RobinDenz1 / simDAG

An R-Package to Simulate Simple and Complex (longitudinal) Data from a DAG and Associated Node Information
https://robindenz1.github.io/simDAG/
GNU General Public License v3.0
8 stars 0 forks source link

Time_since_last evaluates improperly in an fifelse or an ifelse #2

Closed zterner-mitre closed 8 months ago

zterner-mitre commented 8 months ago

simDAG - Git - waning immunity file.txt

Hi Robin,

In the attached file, I have built a simulation using simDAG that is intended to have waning vaccine protection over the course of the 90 days that the vaccine is in effect. All of the functions work well except for this one, prob_covid_f, which uses data$vaccination_time_since_last outside of the condition statement of an fifelse. (All the other times data$vaccination_time_since_last is used are within the condition statement of an fifelse.) I am copying a screenshot of that function to the bottom of the post for your reference. (I tried copying/pasting code, but the comments in the code caused the code to format poorly.)

There are different errors which occur based on the different ways I have tried to make this work. In the uncommented iteration of the function (seen below), the resulting output gives NA for all covid status when data$vaccination_time_since_last < vacc_duration. Even though the fifelse should always return a probability value, (since na is always specified), it is returning NAs whenever data$vaccination_time_since_last < vacc_duration. You can see this in the output from this code:

sim.dat %>% filter(.id == 5) %>% filter(.time %in% c(40:135))

I have also tried indexing data$vaccination_time_since_last by sim_time (and by adding sim_time as an argument to the function definition) but that has also yielded results which appear buggy.

These results appear to indicate that there is a bug in how data$vaccination_time_since_last is evaluated, and although I have tried a few different workarounds, none have proven to be correct and effective. I apologize if this is not a bug but is just a simple error, though I doubt that to be the case since I have experimented with this in numerous different ways.

In addition, (though not as important as the above issue), I have found that R's traditional if{ } else { } or ifelse{ } framework does not work as well as fifelse with this package, since if { } else { } seems to pull the whole vector data$vacination_time_since_last whereas fifelse appears to not pull the whole vector if it data$vaccination_time_since_last is called in the condition statement of the fifelse. I imagine you are aware that ifelse{ } does not work as well as fifelse{ }, but thought I may bring it to your attention just in case.

Thank you sincerely for your time and consideration.

image
RobinDenz1 commented 8 months ago

First of all I want to say that I admire that you haven't given up on this package yet!

However, this is not a bug in the package itself, it is merely a small bug in your prob_covid_f() function that is probably the result of a small misunderstanding. When calculating the probability of getting covid at time t, you have to use something like fifelse() or ifelse() because the probability is calculated in a vectorized fashion for all individuals simultaneously. The standard if () statement can only handle one value, not vectors and as such is not suited for this task.

If you put something like:

if (is.na(p[5])) {
    print(p[5])
}

on line 37 of your code you will see that prob_covid_f() evaluates to NA for this person at some points in time, which then leads to missing values in the covid_event variable. This is because you use the max() function, which returns one value regardless of input size, when you really want to use pmax() which will return one maximum per person.

Hope this helps!

zterner-mitre commented 8 months ago

Thanks, Robin! I always forget about the existence of pmax and pmin.

By line 37, do you mean before the return(p) statement on line 38? Or do you mean within the main fifelse that starts on line 19?

Also, is there a way to index like I tried to do in the commented out portion using seq.vax[sim_time]? That does not seem to be working but I imagine there should be or is a clean way to do it. Although the code currently works, I can imagine cases where I may want to index in the way of seq.vax[sim_time].

Many thanks!

RobinDenz1 commented 8 months ago

I meant before the return statement, so you could see the NAs being printed.

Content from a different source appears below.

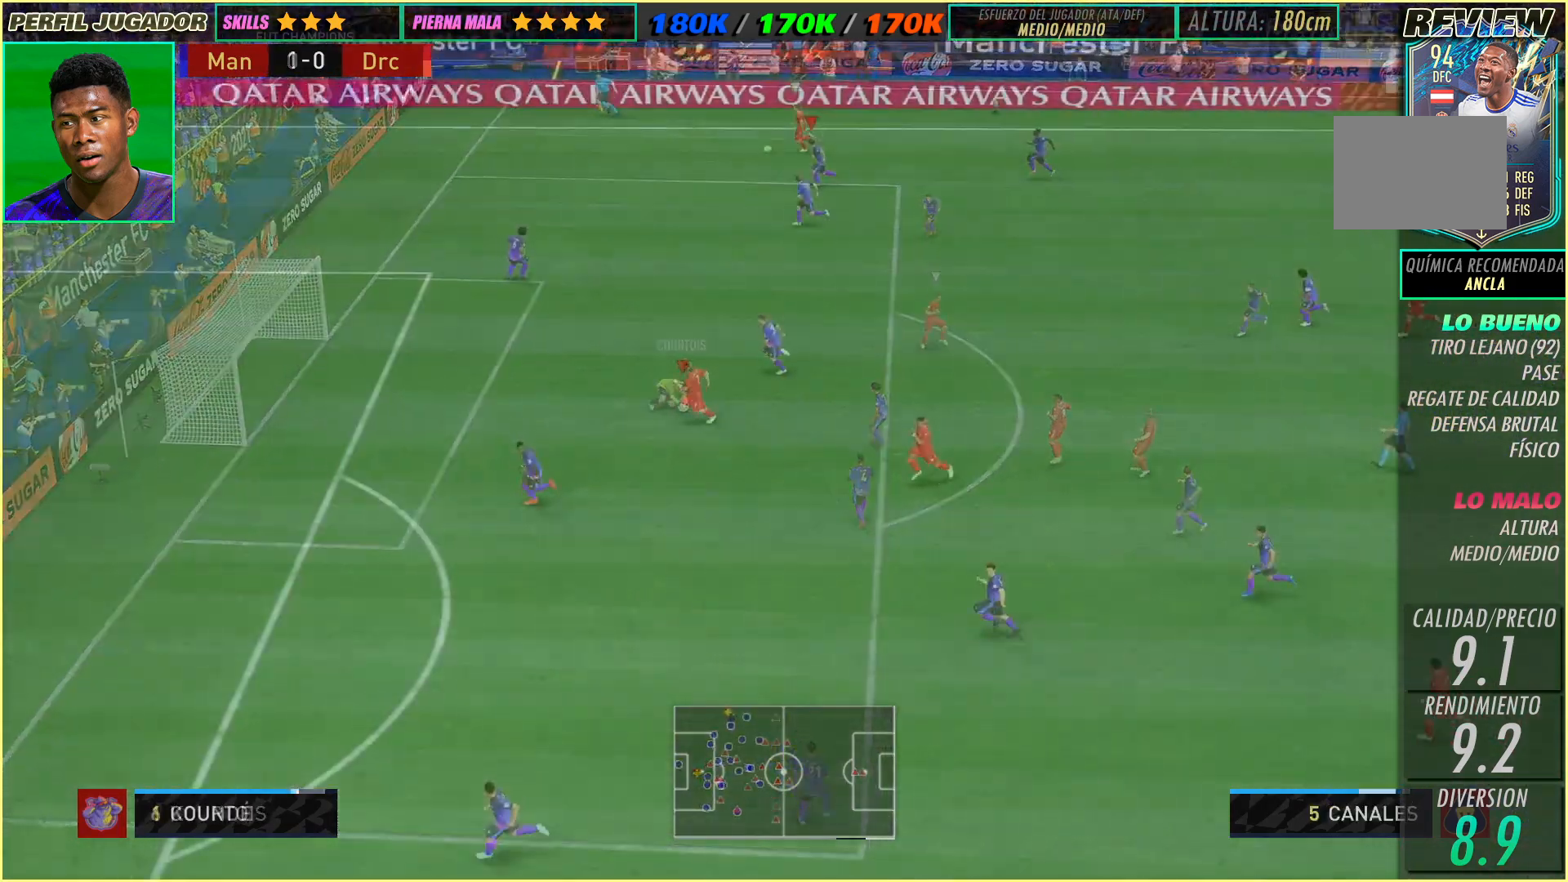
{"dt_ms": 500, "buttons": [], "left_stick": "left", "events": []}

In your present example you wouldn't want to index by sim_time, but by time_since_last (+ 1). Can't think of completely clean code for that from the top of my hat, though.

I am curious though, what are you planning to use your simulation for?

zterner-mitre commented 8 months ago

Thanks, Robin! I'm trying to simulate some data so I can test out some causal inference capabilities. So using a DAG to generate data seemed like a good way to have a simulation where I can control the knobs and make sure I am getting the right effects.

In general, it may be helpful to simulate using an indexed vector like I tried in the comment. (For example, if I wanted to do a nonlinear vaccine effectiveness decay, it may be nice to specify that as a vector rather than as an argument within the fifelse function, though I suppose they are equivalent. Or I could write the function within the prob_covid_f function itself and then call the function I write within prob_covid_f.)

RobinDenz1 commented 8 months ago

That is exactly what this package is designed for. Please let me know if you ever publish something related to this, would be very interesting to me!